I did a little video documentation of my stride for you all, so you (and I!) can consider the changes that occur in natural gait when I wear shoes with a heel. But before I dive in, I want to say what a really terrific exercise this was for me. I learned I have a long way to go before I achieve a truly healthy gait. I bounce too much, for sure, and even in my barefoot video, I find I am still not reaching the hip extension / glute recruitment levels I think I should. I remain a little overactive in the quads and boy, am I bouncy. If you review this terrific post from Katy Bowman on why you don’t want to see that bounce in your step, you will see I have lots of work left to do. (Be sure to watch the first video to see the desired “fast,smooth” gait.)
So, here I am from the side, walking barefoot:
And now, here I am, walking in traditional heels:
I also donned wedges, which tend to be high-heeled and really inflexible in the toe box which inhibits that propulsion phase:
And now, because I love you guys so much, you get to see me from behind. So, here’s a shot of my bum walking barefoot:
And now, in those wedges:
You may notice, I am really trying to walk correctly even in the wedges and heels.

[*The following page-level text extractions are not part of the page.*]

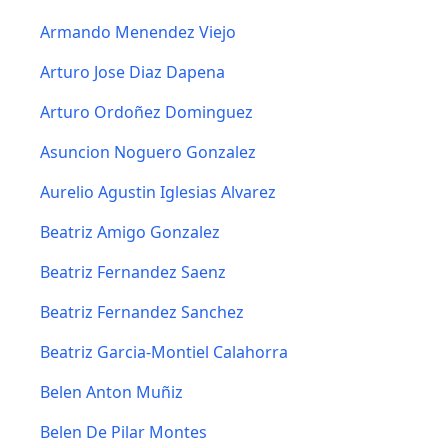
Armando Menendez Viejo
Arturo Jose Diaz Dapena
Arturo Ordoñez Dominguez
Asuncion Noguero Gonzalez
Aurelio Agustin Iglesias Alvarez
Beatriz Amigo Gonzalez
Beatriz Fernandez Saenz
Beatriz Fernandez Sanchez
Beatriz Garcia-Montiel Calahorra
Belen Anton Muñiz
Belen De Pilar Montes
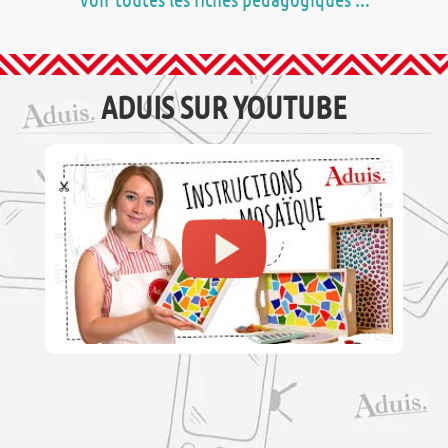
ADUIS SUR YOUTUBE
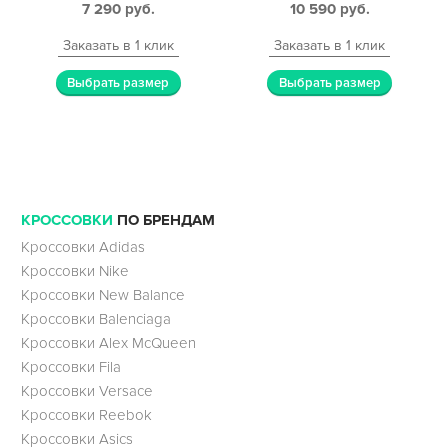
7 290
руб.
10 590
руб.
Заказать в 1 клик
Заказать в 1 клик
Выбрать размер
Выбрать размер
КРОССОВКИ
ПО БРЕНДАМ
Кроссовки Adidas
Кроссовки Nike
Кроссовки New Balance
Кроссовки Balenciaga
Кроссовки Alex McQueen
Кроссовки Fila
Кроссовки Versace
Кроссовки Reebok
Кроссовки Asics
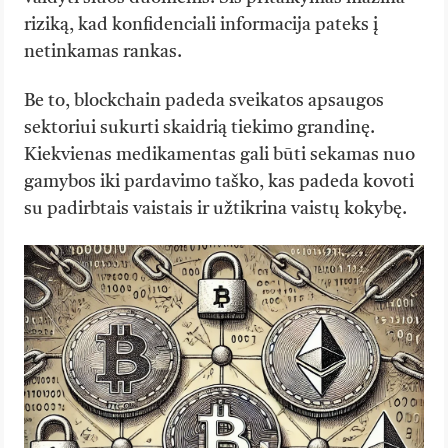
riziką, kad konfidenciali informacija pateks į
netinkamas rankas.
Be to, blockchain padeda sveikatos apsaugos
sektoriui sukurti skaidrią tiekimo grandinę.
Kiekvienas medikamentas gali būti sekamas nuo
gamybos iki pardavimo taško, kas padeda kovoti
su padirbtais vaistais ir užtikrina vaistų kokybę.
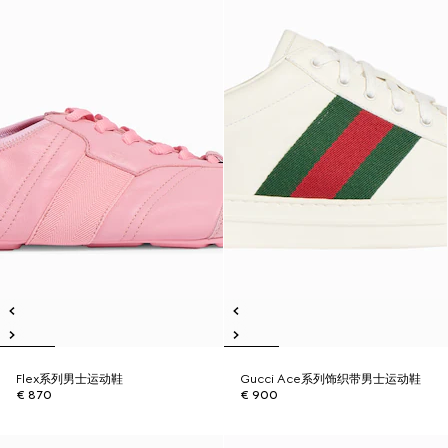
Flex系列男士运动鞋
Gucci Ace系列饰织带男士运动鞋
€ 870
€ 900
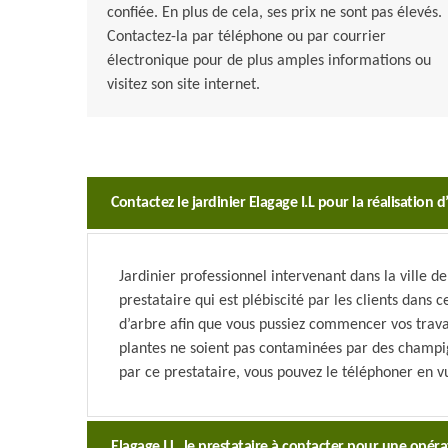
confiée. En plus de cela, ses prix ne sont pas élevés.
Contactez-la par téléphone ou par courrier
électronique pour de plus amples informations ou
visitez son site internet.
Contactez le jardinier Elagage I.L pour la réalisation
Jardinier professionnel intervenant dans la ville d
prestataire qui est plébiscité par les clients dans c
d’arbre afin que vous pussiez commencer vos trava
plantes ne soient pas contaminées par des champign
par ce prestataire, vous pouvez le téléphoner en 
Elagage I.L, le prestataire à contacter pour une opér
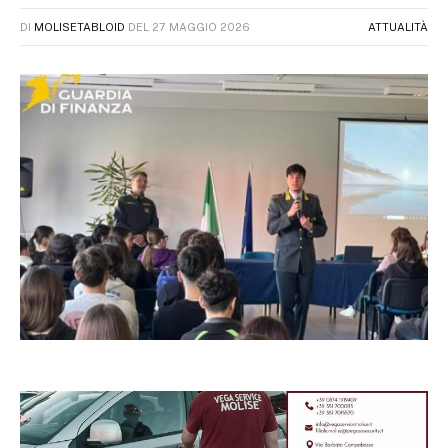
DI
MOLISETABLOID
DEL
27 MAGGIO 2026
ATTUALITÀ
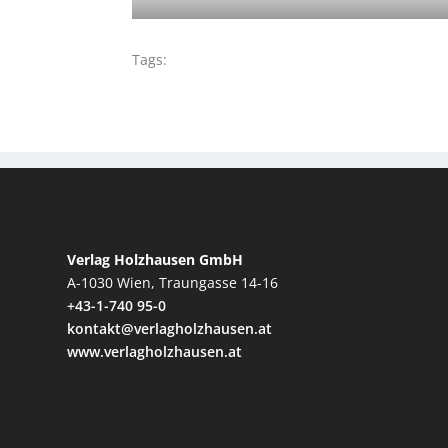
Tags:
Verlag Holzhausen GmbH
A-1030 Wien, Traungasse 14-16
+43-1-740 95-0
kontakt@verlagholzhausen.at
www.verlagholzhausen.at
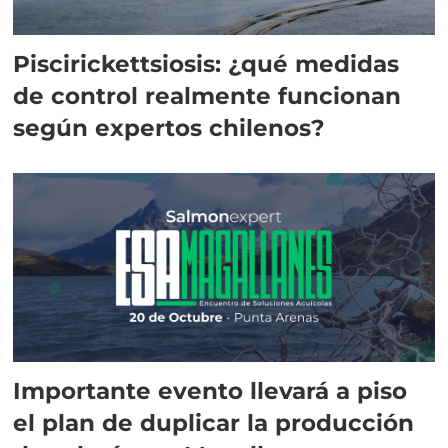
Piscirickettsiosis: ¿qué medidas
de control realmente funcionan
según expertos chilenos?
Importante evento llevará a piso
el plan de duplicar la producción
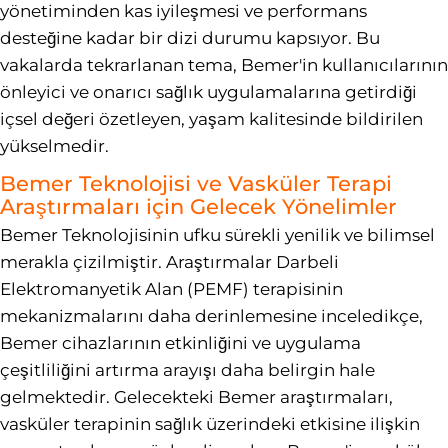
yönetiminden kas iyileşmesi ve performans
desteğine kadar bir dizi durumu kapsıyor. Bu
vakalarda tekrarlanan tema, Bemer'in kullanıcılarının
önleyici ve onarıcı sağlık uygulamalarına getirdiği
içsel değeri özetleyen, yaşam kalitesinde bildirilen
yükselmedir.
Bemer Teknolojisi ve Vasküler Terapi
Araştırmaları için Gelecek Yönelimler
Bemer Teknolojisinin ufku sürekli yenilik ve bilimsel
merakla çizilmiştir. Araştırmalar Darbeli
Elektromanyetik Alan (PEMF) terapisinin
mekanizmalarını daha derinlemesine inceledikçe,
Bemer cihazlarının etkinliğini ve uygulama
çeşitliliğini artırma arayışı daha belirgin hale
gelmektedir. Gelecekteki Bemer araştırmaları,
vasküler terapinin sağlık üzerindeki etkisine ilişkin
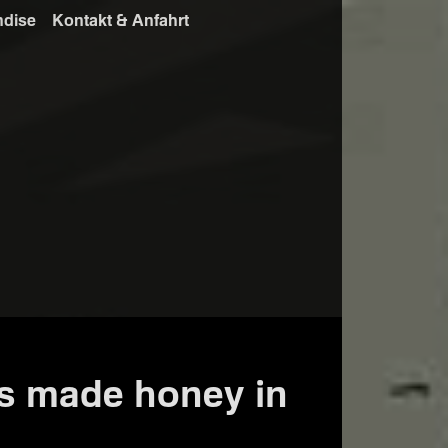
ndise
Kontakt & Anfahrt
es made honey in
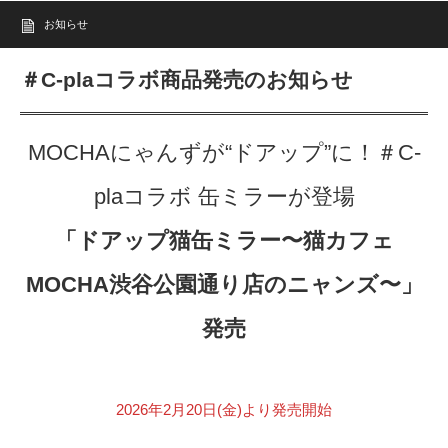
お知らせ
＃C-plaコラボ商品発売のお知らせ
MOCHAにゃんずが“ドアップ”に！＃C-
plaコラボ 缶ミラーが登場
「ドアップ猫缶ミラー〜猫カフェ
MOCHA渋谷公園通り店のニャンズ〜」
発売
2026年2月20日(金)より発売開始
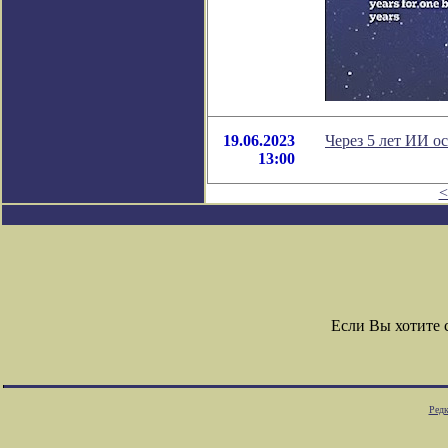
19.06.2023
Через 5 лет ИИ о
13:00
<
Если Вы хотите
Редк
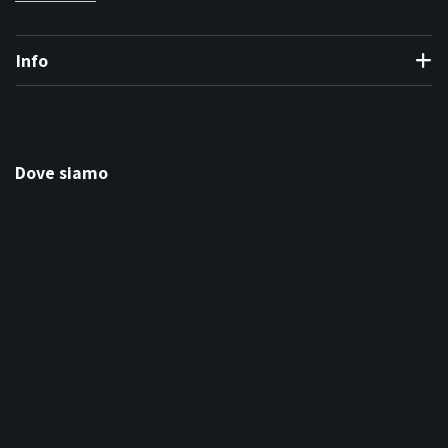
Info
Dove siamo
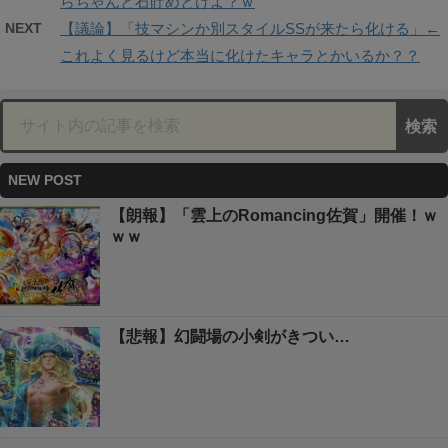
らちゃんと石貯めとけよ？ｗ
NEXT
【議論】「技マシンか別スタイルSSが来たら化ける」←
これよく見るけど本当に化けたキャラとかいるか？？
NEW POST
【朗報】「雲上のRomancing佐賀」開催！ｗ
ｗｗ
【悲報】幻闘場の小剣がきつい…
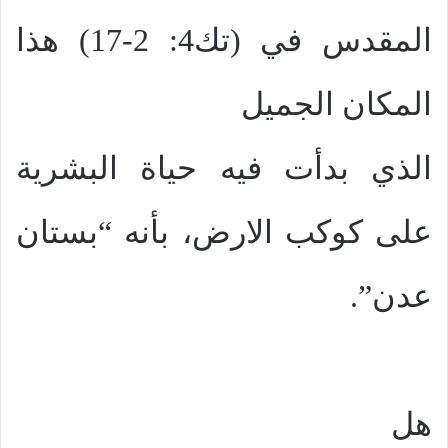
المقدس في (تك4: 2-17) هذا
المكان الجميل
الذي بدأت فيه حياة البشرية
على كوكب الارض، بأنه “بستان
عدن”.
هل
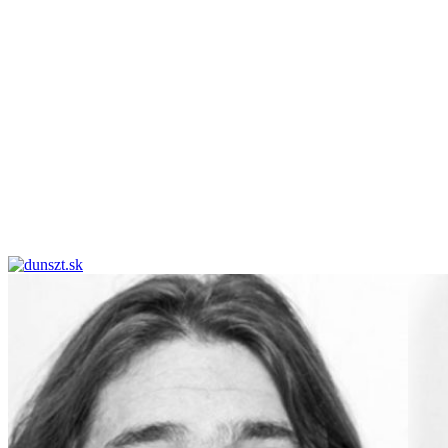
dunszt.sk
kultmag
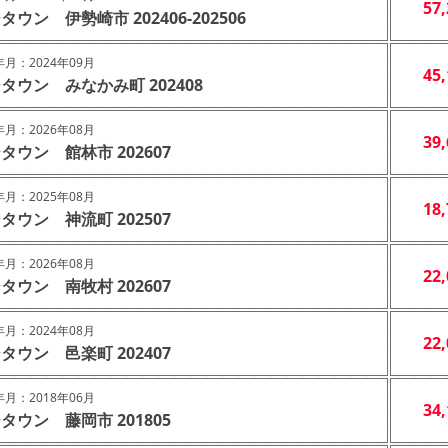
57
タウン 伊勢崎市 202406-202506
月：2024年09月
45
タウン みなかみ町 202408
月：2026年08月
39
タウン 館林市 202607
月：2025年08月
18
タウン 神流町 202507
月：2026年08月
22
タウン 南牧村 202607
月：2024年08月
22
タウン 邑楽町 202407
月：2018年06月
34
タウン 藤岡市 201805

Take a peek at this image depicting the three foot phases in the gait cycle, and watch the wedge and heel videos again. I have to say, I make a valiant effort to get that heel strike and toe propulsion in!
I hope you noticed that in the heels and wedges, my knees were at a funny angle, my stride was shorter, the angle in my lumbar spine was more pronounced, and my quads were in overdrive.
What else did you notice? (Besides my poor neighbor who was just trying to garden in peace?) I challenge you to video your own stride wearing different shoes. Compare them to Katy’s ideal gait in this video. What did you learn about how YOU walk?